--- PASSAGE SHOWN Enclosed Below ---
Everyday Items Under the Microscope: Close Up Cuisine

author Written by  Fintan Costello  on October 07, 2020

As you may have seen, the team here at BonusFinder have recently been offering roles to highly talented individuals to become our professional food testers, all in the name of finding the best tasting meals across the US and beyond.

Whilst we've uncovered some great insights, we've decided to properly step into the food analysis niche and so we've partnered up with food scientists in the UK to reveal what the food on your plate looks like up close. Really close.

The images you see below have been taken with an electron microscope with magnification as much as 250x what the human eye can see. And we're going to warn you, you'll probably never look at your food again in the same way after this.

Prepare yourself…

What's in between the buns?

Beef Burger:

Starting off with one of the world's most popular fast food items, under the microscope the humble beef burger looks more like something from Stranger Things than McDonalds…

hamburger under microscope

Beef Steak:

It's often asked why one would choose to eat burgers away when they have steak at home, and well, based on the pictures of them both, maybe some prefer their meat structures firmer than others?

steak under microscope

Chicken Fillet Burger:

Despite Chickens having two legs and Cows having four, it's amazing to see how similar the structure of chicken fillet meat is to that of beef steak under the microscope. We'll think about that next time we order a chicken fried steak.

chicken under microscope

Plant based Burger:

As a meat alternative and not sourced from animals, Quorn 'meat' is quite clearly the odd one out here. veggies will be pleased to see it looks nothing like its animal-based equivalents under the microscope.

quorn under microscope

Fruit and Vegetables

Apple:

They say an apple a day keeps the doctor away, and it's fascinating to look at this this nutritious fruit at 250x magnification.
--- End of Enclosed PASSAGE SHOWN ---
- _EXERCISE AIM_
Reproduce the microscope food article word for word from "The images you" to "way after this.". Work from the microscope food article above and nothing else.
--- SUPPLIED RECORDS Enclosed Below ---
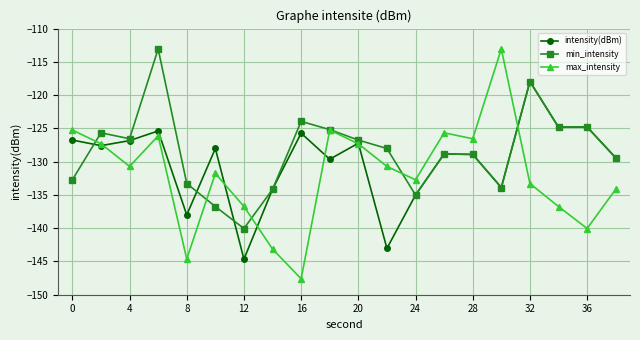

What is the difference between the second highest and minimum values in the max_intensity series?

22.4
--- End of Enclosed SUPPLIED RECORDS ---
--- SUPPLIED RECORDS Enclosed Below ---
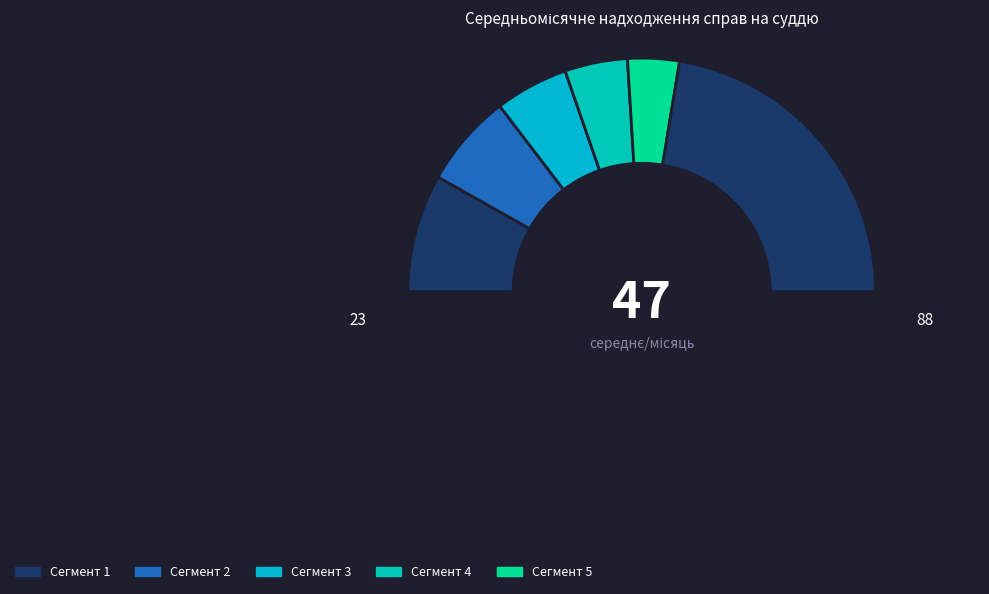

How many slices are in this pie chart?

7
--- End of Enclosed SUPPLIED RECORDS ---
- _SOLUTION TO THIS TASK_
The images you see below have been taken with an electron microscope with magnification as much as 250x what the human eye can see. And we're going to warn you, you'll probably never look at your food again in the same way after this.